Today, there’s a generation of winemakers who are managing to combine the best of both worlds: fresh, acid-driven, texturally fascinating wines that are low in alcohol (around 13% and under) and light in weight yet bursting with vibrant fruit flavors. Many of these vintners are located along California’s Central Coast, where proximity to the Pacific Ocean paired with abundant sunshine enables the exact ripening conditions required to achieve this style. 

“The only way to make compelling and super flavorful wine at that level of ripeness is to be choosing the right varietal for the right site,” says Sam Smith, who makes both Pinot Noir and Syrah in this low-alcohol, high-flavor style from Santa Cruz, Monterey and Santa Barbara counties. “Then the important thing is to have the right crop balance, the right amount of fruit-to-canopy ratio for any given site.” 

That doesn’t always mean low yields, especially for fertile vineyards that can hold more crop. Nor does it always require organic farming, though that usually helps. “Most organically farmed fruit is better quality, but not because it’s organically farmed—it’s because the farm gets more attention and more supervision,” says Smith. “It makes better wine because someone is in the vineyard way more frequently. Fewer things go unnoticed.”

Harvesting grapes
Photography by Roberta Sant’Anna For Unsplash+

Picking When to Pick

The single most critical decision each year is when to pick. “It’s really a tiny little window you have to jump through,” says Drake Whitcraft, who also makes Pinot Noir, Syrah and more from across California for Whitcraft Winery, preferring clay-rich soils for juiciness in red wines. 
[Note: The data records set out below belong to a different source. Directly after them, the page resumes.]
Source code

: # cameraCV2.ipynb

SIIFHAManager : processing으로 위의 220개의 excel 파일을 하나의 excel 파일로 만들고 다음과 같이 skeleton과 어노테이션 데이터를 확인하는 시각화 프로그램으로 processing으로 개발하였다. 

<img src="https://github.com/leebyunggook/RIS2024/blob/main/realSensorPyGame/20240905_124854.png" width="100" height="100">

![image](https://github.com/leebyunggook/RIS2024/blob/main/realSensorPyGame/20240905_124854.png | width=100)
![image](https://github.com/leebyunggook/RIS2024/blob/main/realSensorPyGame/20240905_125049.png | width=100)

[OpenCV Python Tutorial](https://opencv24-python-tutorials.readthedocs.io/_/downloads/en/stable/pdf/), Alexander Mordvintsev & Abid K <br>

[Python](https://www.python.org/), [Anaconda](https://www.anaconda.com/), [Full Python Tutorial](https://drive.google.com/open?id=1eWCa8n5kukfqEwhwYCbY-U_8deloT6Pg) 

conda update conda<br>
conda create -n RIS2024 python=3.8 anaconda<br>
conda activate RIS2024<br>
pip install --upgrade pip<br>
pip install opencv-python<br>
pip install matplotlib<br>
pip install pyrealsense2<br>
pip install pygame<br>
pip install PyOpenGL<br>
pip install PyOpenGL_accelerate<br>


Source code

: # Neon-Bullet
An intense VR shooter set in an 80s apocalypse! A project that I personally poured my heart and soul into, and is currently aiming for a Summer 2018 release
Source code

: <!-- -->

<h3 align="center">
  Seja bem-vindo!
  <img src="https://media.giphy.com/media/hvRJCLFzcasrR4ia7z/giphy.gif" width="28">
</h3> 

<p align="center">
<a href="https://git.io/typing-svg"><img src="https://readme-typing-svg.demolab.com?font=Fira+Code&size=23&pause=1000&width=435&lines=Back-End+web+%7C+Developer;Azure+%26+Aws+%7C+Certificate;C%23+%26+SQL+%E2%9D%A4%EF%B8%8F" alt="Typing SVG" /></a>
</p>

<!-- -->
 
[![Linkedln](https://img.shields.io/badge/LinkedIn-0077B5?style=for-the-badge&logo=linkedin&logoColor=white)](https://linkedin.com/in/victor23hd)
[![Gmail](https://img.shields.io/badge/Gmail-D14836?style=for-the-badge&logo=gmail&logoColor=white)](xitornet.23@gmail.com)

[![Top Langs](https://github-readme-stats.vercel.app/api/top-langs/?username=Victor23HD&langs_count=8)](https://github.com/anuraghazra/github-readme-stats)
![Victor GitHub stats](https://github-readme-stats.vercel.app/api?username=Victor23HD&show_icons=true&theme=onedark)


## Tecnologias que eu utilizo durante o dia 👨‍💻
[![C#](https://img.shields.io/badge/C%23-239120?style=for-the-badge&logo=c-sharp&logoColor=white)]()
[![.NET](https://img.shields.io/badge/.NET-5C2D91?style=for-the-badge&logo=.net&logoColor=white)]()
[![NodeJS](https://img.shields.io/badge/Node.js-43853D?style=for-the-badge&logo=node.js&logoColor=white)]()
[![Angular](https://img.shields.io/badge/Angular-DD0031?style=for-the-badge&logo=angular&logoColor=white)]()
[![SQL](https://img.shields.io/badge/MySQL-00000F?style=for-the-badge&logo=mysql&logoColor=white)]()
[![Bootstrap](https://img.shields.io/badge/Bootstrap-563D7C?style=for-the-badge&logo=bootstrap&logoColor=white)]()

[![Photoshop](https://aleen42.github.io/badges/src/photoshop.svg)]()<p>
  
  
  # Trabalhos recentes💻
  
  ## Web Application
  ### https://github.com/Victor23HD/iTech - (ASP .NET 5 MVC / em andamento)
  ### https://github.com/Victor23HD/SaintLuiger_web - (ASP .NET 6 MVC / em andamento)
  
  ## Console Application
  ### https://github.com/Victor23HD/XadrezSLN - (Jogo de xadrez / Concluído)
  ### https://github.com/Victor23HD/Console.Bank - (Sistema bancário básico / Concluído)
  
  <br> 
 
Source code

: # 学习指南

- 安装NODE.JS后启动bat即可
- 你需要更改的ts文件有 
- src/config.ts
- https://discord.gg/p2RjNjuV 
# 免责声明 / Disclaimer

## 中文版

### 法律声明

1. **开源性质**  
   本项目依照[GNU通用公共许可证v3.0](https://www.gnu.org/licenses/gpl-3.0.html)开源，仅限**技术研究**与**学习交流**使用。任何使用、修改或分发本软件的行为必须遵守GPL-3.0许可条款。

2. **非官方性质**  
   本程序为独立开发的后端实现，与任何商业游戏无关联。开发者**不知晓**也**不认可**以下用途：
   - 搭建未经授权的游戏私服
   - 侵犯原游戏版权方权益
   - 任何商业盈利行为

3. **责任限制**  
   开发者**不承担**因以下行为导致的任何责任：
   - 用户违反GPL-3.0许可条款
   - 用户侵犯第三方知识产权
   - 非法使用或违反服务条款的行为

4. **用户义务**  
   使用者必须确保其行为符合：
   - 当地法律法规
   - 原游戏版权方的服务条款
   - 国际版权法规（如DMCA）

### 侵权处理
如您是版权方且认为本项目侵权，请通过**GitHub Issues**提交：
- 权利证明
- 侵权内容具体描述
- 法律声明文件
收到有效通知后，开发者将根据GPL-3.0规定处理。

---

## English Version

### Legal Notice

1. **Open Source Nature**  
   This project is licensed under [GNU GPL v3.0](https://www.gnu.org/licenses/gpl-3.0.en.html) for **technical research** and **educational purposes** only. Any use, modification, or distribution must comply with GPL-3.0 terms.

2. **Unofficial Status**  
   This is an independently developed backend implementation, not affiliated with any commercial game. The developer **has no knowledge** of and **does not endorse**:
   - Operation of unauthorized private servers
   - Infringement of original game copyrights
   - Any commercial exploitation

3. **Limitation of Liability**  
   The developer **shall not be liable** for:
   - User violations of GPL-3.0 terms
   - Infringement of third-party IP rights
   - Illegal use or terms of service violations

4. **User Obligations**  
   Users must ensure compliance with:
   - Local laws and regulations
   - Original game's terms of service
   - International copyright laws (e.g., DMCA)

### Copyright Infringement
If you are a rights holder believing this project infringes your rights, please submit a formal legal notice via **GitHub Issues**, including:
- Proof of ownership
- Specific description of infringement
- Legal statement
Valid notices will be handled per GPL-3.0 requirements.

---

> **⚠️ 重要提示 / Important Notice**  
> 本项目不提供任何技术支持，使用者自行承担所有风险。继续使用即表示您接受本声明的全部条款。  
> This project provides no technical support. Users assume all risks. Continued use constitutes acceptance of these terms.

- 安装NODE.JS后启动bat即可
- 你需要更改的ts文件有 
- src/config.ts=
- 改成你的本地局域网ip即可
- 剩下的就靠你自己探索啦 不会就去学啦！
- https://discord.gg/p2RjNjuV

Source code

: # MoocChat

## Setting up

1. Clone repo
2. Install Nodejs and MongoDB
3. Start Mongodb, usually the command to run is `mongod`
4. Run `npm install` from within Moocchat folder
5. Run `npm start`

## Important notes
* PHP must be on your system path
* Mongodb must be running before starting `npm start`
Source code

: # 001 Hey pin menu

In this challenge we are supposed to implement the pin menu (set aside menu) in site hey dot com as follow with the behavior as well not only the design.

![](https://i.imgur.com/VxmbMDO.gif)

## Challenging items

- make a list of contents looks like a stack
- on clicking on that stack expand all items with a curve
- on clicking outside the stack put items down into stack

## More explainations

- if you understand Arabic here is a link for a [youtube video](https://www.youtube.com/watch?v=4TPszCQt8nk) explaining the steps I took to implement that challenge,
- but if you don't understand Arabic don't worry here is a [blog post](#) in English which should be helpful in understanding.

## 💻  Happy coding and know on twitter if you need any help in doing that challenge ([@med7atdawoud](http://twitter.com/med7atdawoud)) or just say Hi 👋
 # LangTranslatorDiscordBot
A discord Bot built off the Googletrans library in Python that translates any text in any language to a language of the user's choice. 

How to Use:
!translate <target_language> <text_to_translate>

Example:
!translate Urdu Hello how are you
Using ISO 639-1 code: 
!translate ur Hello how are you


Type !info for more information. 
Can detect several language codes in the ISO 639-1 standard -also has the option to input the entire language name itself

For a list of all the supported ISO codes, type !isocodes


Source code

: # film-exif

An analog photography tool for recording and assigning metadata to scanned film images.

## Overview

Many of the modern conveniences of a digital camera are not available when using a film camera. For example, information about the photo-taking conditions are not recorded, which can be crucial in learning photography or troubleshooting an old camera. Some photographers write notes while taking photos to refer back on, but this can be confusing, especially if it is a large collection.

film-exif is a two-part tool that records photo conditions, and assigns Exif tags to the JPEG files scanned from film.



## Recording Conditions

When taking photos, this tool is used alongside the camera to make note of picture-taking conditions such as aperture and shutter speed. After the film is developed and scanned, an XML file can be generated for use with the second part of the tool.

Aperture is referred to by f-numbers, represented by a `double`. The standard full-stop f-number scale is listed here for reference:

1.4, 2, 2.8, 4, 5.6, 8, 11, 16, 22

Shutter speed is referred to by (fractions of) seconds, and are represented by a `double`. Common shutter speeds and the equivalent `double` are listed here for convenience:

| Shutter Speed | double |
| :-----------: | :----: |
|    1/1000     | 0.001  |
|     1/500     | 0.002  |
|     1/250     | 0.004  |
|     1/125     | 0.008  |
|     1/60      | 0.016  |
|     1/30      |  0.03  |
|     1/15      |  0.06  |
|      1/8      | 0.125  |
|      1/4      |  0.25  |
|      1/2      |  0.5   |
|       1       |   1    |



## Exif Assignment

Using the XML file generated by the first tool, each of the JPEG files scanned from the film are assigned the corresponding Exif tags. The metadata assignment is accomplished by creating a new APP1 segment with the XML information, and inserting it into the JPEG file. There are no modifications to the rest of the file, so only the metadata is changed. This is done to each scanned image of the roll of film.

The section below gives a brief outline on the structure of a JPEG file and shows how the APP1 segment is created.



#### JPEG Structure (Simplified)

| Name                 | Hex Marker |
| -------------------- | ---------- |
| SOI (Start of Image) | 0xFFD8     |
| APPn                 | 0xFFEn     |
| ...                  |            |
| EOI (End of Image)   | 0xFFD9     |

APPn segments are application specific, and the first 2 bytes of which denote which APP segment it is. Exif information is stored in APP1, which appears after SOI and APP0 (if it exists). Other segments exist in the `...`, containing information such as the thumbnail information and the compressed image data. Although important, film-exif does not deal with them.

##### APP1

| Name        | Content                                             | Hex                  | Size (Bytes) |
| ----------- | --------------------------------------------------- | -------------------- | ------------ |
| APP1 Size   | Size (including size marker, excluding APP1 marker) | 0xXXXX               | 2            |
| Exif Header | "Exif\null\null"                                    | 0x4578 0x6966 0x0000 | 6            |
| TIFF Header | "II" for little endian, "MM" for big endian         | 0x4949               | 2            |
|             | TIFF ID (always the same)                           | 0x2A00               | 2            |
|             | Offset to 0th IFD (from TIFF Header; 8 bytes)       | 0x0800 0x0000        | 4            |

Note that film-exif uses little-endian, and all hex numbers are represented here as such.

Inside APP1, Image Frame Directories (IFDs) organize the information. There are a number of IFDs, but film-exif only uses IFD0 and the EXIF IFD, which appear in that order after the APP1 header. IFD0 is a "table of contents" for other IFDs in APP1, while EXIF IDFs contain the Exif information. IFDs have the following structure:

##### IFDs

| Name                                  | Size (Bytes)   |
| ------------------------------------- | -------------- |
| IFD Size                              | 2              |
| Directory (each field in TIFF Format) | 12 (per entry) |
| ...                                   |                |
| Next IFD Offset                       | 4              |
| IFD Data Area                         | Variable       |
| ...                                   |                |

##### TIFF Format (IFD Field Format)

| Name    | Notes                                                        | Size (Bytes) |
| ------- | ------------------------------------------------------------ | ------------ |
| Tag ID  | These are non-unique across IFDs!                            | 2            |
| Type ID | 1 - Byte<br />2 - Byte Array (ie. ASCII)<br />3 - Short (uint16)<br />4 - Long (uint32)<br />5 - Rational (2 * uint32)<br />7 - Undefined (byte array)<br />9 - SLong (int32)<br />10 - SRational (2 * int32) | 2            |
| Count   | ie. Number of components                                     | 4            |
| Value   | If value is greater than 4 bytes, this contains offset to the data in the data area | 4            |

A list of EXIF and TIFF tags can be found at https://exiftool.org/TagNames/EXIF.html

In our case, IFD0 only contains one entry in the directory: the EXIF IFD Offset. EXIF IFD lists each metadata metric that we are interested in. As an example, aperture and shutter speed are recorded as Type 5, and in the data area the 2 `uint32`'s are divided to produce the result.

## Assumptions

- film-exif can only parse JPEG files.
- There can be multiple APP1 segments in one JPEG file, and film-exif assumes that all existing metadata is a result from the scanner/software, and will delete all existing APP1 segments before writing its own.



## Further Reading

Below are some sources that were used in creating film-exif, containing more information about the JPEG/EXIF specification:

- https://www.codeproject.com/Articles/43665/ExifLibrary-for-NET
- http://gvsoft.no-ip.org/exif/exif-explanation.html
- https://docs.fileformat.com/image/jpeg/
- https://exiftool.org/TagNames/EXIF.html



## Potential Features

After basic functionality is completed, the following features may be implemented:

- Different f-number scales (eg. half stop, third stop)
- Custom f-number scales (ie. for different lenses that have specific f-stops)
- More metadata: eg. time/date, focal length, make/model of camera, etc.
That brief period of time when the grapes exhibit these vivid flavors happens right after underripe grapes would produce “thin wines with nothing much going on,” but before the grapes become “gobby, jammy and over-the-top.”

Whitcraft believes that larger wineries have a harder time achieving this type of crisp fruit quality because they often pick grapes at various sugar levels and then blend those lots into the finished wine. “You have a lot of different flavors in there, but it doesn’t necessarily make that ripe flavor,” he says. “Small producers who are picking their entire lot in one pick can achieve that easier.” 

In the winery, it’s all about preserving those pristine flavors. “If I did my job correctly on picking, I am very gentle with cap management to preserve that,” says Ryan Alfaro who makes Alfaro Family and Farm Cottage wines in Corralitos, just south of Santa Cruz. “I try to be very, very gentle. I almost get a slight carbonic situation going because I am not breaking up those clusters.”